La crise de la mer Rouge mettant à rude épreuve les expéditions de tout, des voitures à l’énergie, ce n’est qu’une question de temps avant que la flambée des prix et les tensions dans la chaîne d’approvisionnement ne se fassent sentir dans les rapports sur les bénéfices des entreprises. Et dans les poches des consommateurs, qui risquent de devoir supporter – une fois de plus – des prix plus élevés, au moins pour une période temporaire.

L’escalade dans cette zone maritime ne montrant aucun signe d’apaisement, la menace d’un choc puissant pour le système commercial mondial est réaliste. Il n’est pas surprenant que plusieurs grandes entreprises mondiales aient déjà mis en garde contre l’impact de cette situation.

Le fabricant de véhicules électriques Tesla prévoit un arrêt de production de deux semaines dans son usine allemande en raison de retards d’expédition, tandis que la société suédoise Volvocar a annoncé un arrêt de trois jours dans son usine belge. Les détaillants britanniques Tesco, Marks & Spencer et Next ont tous signalé le risque d’une hausse des prix pour les consommateurs.

L’attention portée à ce qui se passe et à l’évolution de la situation explosive en mer Rouge est très forte. L’Europe elle-même tremble face aux chocs énergétiques et inflationnistes potentiels.

Des entreprises en crise avec la mer Rouge

Au moins 2 300 navires font de longs détours pour éviter les attaques des militants houthis en mer Rouge, qui assure normalement plus de 12 % du commerce maritime mondial.

Les banquiers centraux mettent en garde contre une poussée de l’inflation qui pourrait entraver les réductions de taux d’intérêt. Pour de nombreuses entreprises, en particulier en Europe, cela signifie une augmentation des temps de transit, une hausse des coûts de transport et des frais d’assurance. Les analystes reconsidèrent donc les estimations de bénéfices des entreprises pour l’année prochaine.

Le tremblement de terre est donc en cours. Selon les estimations de Bloomberg Intelligence, les coûts actuels du transport maritime par conteneurs, s’ils se maintiennent, pourraient augmenter l’inflation globale au Royaume-Uni et dans la zone euro entre fin 2024 et début 2025. Next, qui achète la plupart de ses produits de mode et de décoration en Asie, a déjà mis en garde contre d’éventuelles perturbations dans le commerce habituel.

Primark, qui appartient à Associated British Foods Plc, et Hennes & Mauritz AB sont très exposés aux volumes d’expédition, selon Richard Chamberlain, analyste chez RBC Capital Markets, tandis qu’Inditex SA, propriétaire de Zara, s’approvisionne principalement dans les pays voisins.

La chaîne de magasins de meubles Maisons du Monde est aussi très vulnérable, car elle achète 75 % de ses marchandises en Asie et les transporte à 90 % par voie maritime.

Une perturbation prolongée affectera également des marques célèbres et mondiales telles que Nike, Adidas et Capri Holdings. Que feront les entreprises contraintes de supporter des coûts plus élevés ? C’est la question que se posent les analystes, mais aussi les consommateurs. Le choix est entre absorber les coûts en diminuant les marges ou les répercuter sur les prix finaux, ceux des consommateurs dans les magasins.

De combien peut s’élever l’inflation en Europe ?

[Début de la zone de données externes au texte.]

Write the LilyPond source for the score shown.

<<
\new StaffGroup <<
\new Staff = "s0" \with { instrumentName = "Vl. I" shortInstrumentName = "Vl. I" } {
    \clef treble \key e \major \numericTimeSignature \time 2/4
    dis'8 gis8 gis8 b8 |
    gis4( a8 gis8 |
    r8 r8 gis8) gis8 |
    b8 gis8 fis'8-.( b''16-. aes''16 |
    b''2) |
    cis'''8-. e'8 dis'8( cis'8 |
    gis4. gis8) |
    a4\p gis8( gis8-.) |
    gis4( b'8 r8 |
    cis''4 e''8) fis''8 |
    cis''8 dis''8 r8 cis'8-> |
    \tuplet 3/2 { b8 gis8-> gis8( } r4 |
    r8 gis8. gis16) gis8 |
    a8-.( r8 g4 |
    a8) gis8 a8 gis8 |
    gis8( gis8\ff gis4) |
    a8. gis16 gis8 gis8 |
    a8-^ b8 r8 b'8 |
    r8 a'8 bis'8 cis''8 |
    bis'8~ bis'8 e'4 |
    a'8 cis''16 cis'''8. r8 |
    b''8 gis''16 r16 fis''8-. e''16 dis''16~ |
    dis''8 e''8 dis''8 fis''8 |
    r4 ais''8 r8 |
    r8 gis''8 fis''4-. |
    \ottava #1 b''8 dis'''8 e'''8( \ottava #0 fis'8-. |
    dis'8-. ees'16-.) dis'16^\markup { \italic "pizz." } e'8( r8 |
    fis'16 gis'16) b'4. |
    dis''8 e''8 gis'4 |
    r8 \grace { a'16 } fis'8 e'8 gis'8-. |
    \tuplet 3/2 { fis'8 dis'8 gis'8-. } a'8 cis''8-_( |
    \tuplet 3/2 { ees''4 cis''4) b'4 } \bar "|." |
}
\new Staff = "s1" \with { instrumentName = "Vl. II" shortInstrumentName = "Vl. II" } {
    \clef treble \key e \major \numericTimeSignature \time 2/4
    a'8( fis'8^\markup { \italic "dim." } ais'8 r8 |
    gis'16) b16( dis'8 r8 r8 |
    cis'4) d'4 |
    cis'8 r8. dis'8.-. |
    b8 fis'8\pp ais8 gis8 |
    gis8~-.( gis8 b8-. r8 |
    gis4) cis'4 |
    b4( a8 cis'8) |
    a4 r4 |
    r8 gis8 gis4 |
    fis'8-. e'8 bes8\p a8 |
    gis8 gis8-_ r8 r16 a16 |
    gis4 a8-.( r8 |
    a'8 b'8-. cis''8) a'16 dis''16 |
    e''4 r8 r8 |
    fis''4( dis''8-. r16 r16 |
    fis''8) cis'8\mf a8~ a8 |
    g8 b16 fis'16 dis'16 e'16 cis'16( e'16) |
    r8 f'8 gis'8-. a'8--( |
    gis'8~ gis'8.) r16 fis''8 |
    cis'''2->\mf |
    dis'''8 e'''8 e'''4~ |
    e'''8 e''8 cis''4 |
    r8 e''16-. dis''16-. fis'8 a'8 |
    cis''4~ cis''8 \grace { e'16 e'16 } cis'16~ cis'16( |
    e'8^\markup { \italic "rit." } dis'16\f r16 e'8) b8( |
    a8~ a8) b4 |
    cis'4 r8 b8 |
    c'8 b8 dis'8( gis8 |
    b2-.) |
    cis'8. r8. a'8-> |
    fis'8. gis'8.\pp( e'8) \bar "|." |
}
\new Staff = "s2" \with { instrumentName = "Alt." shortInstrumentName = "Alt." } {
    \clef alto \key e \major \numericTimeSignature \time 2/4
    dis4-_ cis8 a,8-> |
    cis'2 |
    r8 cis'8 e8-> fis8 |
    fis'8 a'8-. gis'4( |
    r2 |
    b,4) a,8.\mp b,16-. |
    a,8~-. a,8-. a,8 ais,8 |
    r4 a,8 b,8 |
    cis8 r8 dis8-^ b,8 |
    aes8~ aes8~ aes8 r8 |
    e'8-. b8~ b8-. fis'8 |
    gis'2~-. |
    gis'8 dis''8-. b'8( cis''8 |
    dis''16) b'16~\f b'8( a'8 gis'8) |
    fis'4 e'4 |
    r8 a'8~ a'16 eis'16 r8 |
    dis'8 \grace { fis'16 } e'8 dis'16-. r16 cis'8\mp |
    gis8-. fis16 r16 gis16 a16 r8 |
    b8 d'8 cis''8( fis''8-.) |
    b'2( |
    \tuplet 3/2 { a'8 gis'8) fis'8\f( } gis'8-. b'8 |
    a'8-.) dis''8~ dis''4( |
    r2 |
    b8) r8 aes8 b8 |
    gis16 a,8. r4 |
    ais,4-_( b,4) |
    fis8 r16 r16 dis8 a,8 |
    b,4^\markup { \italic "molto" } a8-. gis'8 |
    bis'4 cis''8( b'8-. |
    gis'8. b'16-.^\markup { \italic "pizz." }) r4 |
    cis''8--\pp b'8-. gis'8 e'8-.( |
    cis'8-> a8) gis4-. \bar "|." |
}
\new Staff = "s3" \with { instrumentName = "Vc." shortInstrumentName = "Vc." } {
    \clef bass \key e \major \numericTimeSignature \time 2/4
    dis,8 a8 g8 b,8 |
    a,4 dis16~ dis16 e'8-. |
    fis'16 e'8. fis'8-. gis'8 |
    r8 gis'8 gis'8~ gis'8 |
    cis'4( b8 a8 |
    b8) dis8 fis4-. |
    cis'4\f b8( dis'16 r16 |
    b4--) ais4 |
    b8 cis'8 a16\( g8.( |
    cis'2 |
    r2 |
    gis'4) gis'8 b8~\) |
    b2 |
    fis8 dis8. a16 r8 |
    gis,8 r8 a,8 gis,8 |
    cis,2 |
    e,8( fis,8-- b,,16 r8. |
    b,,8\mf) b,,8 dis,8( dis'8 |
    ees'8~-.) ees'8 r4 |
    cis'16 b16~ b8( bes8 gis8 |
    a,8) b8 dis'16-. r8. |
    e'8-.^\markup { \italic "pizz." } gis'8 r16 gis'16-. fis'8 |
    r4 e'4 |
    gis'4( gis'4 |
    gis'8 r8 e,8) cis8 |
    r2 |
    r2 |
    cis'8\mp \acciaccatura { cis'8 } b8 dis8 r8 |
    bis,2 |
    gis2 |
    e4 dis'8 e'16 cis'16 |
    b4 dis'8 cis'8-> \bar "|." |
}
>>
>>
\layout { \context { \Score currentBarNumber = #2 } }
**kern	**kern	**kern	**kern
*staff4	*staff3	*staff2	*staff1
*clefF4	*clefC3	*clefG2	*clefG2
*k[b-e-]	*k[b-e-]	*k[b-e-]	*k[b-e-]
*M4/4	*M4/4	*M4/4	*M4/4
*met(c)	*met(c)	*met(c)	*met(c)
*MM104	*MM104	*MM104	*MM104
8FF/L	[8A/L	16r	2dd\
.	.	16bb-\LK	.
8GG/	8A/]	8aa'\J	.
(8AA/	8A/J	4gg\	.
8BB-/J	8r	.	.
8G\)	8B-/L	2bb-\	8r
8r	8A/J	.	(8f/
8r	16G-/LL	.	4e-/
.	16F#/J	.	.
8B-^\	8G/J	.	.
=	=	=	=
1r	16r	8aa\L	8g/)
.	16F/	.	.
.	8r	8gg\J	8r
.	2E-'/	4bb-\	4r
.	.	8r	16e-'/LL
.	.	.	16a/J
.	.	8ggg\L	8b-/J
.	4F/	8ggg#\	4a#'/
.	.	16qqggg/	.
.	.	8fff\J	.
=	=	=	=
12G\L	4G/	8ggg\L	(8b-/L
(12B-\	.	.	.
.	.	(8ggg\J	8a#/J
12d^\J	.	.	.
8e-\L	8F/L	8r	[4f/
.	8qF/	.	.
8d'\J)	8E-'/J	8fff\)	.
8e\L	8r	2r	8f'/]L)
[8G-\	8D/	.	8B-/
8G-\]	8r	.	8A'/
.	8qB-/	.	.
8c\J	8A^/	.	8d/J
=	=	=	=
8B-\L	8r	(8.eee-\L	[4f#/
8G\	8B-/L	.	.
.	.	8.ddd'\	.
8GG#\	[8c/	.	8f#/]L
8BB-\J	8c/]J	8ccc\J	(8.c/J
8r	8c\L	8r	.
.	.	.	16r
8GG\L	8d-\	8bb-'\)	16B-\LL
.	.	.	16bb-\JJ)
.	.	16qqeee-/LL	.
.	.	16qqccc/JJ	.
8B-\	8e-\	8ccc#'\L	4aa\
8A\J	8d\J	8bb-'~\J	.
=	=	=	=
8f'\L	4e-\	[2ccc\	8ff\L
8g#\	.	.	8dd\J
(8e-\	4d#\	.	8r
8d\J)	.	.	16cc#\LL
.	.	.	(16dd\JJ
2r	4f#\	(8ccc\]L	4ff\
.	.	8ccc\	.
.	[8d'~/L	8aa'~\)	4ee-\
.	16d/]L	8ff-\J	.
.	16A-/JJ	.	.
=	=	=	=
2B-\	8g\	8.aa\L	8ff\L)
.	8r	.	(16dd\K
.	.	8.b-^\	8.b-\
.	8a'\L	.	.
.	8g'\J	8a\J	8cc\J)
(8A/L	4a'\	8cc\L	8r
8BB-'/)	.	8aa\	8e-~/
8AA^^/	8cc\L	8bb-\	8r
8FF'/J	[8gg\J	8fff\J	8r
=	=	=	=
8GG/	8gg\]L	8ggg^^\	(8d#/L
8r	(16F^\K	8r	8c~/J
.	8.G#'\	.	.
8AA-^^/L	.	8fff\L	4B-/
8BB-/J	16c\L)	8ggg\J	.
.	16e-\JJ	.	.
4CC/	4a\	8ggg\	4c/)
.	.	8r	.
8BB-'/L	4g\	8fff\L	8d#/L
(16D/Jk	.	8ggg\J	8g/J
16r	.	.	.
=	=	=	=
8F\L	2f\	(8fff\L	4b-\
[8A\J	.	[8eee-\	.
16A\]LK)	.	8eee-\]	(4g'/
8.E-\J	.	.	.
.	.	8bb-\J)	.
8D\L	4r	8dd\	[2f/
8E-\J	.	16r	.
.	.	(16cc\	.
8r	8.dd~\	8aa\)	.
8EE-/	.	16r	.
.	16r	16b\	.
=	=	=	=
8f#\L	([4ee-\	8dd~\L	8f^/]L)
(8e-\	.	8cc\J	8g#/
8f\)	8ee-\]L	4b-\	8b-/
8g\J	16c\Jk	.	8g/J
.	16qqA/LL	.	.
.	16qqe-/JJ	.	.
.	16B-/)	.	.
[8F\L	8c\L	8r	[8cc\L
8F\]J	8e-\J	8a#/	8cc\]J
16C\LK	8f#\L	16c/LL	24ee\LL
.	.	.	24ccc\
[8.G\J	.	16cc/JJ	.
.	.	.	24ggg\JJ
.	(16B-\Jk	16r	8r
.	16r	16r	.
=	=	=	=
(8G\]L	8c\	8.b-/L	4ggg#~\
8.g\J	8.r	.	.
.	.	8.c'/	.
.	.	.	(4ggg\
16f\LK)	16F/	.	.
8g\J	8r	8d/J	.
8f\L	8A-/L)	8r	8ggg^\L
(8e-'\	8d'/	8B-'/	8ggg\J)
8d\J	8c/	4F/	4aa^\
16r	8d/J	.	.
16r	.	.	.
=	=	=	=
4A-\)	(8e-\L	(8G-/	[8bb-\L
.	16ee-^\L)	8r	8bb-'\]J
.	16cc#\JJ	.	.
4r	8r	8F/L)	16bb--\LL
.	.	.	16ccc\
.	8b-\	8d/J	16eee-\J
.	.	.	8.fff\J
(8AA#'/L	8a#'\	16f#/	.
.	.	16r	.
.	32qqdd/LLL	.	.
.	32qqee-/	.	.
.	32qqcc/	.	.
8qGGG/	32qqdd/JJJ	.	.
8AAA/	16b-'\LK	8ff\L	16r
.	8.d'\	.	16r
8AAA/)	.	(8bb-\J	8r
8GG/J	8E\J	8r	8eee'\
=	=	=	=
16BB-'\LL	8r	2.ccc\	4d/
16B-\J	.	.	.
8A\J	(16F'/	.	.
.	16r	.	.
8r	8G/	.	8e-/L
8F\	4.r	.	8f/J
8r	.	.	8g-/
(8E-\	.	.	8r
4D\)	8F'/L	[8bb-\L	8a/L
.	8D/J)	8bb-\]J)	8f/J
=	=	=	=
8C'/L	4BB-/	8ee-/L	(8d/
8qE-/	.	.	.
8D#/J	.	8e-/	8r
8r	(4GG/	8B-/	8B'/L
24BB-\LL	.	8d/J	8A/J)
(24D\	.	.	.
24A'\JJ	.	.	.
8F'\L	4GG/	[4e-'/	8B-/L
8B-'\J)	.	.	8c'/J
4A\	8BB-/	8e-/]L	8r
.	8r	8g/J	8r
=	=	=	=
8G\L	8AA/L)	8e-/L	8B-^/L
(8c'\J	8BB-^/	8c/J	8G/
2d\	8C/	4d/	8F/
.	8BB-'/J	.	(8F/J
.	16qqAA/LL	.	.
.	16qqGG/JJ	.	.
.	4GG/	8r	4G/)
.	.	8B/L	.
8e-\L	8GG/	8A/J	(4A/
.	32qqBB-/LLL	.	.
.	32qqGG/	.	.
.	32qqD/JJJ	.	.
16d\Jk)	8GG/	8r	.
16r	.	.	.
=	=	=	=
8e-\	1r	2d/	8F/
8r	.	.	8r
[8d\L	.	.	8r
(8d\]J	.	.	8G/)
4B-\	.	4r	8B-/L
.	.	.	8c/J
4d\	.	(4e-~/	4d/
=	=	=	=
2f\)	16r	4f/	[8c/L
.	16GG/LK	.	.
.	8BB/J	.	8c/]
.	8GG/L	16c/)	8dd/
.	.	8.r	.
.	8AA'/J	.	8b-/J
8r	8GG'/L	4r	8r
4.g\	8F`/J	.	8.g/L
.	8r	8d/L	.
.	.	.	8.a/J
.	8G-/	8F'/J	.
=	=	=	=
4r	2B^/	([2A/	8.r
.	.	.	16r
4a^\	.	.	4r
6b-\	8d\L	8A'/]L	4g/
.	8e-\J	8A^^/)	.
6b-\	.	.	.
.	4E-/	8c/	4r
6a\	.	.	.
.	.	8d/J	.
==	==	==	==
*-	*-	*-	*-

Une simulation réalisée par les experts de l’Ispi, à partir d’un document du FMI sur l’impact de la hausse des coûts de transport, a montré à quel point l’Europe risque l’inflation. Le vieux continent est plus menacé que le reste du monde, et l’analyse de l’Ispi l’explique simplement :

La crise est plus régionale que mondiale, car l’Europe et une partie du Moyen-Orient sont plus dépendants du commerce de la mer Rouge que, par exemple, les États-Unis et l’Amérique latine. En se basant sur les augmentations actuelles des coûts de transport (+350% pour livrer en Europe, +95% pour livrer aux Etats-Unis), mais aussi sur la capacité des institutions européennes à mieux répondre aux augmentations de prix dues à leur politique monétaire que les autres pays du monde, on constate qu’un choc d’une ampleur similaire au choc actuel se répercuterait sur les prix à la consommation finale en Europe, entraînant une hausse de 1,8% dans les 12 mois à venir.

La situation évolue, mais le scénario d’une hausse massive des prix s’annonce sombre pour l’Europe.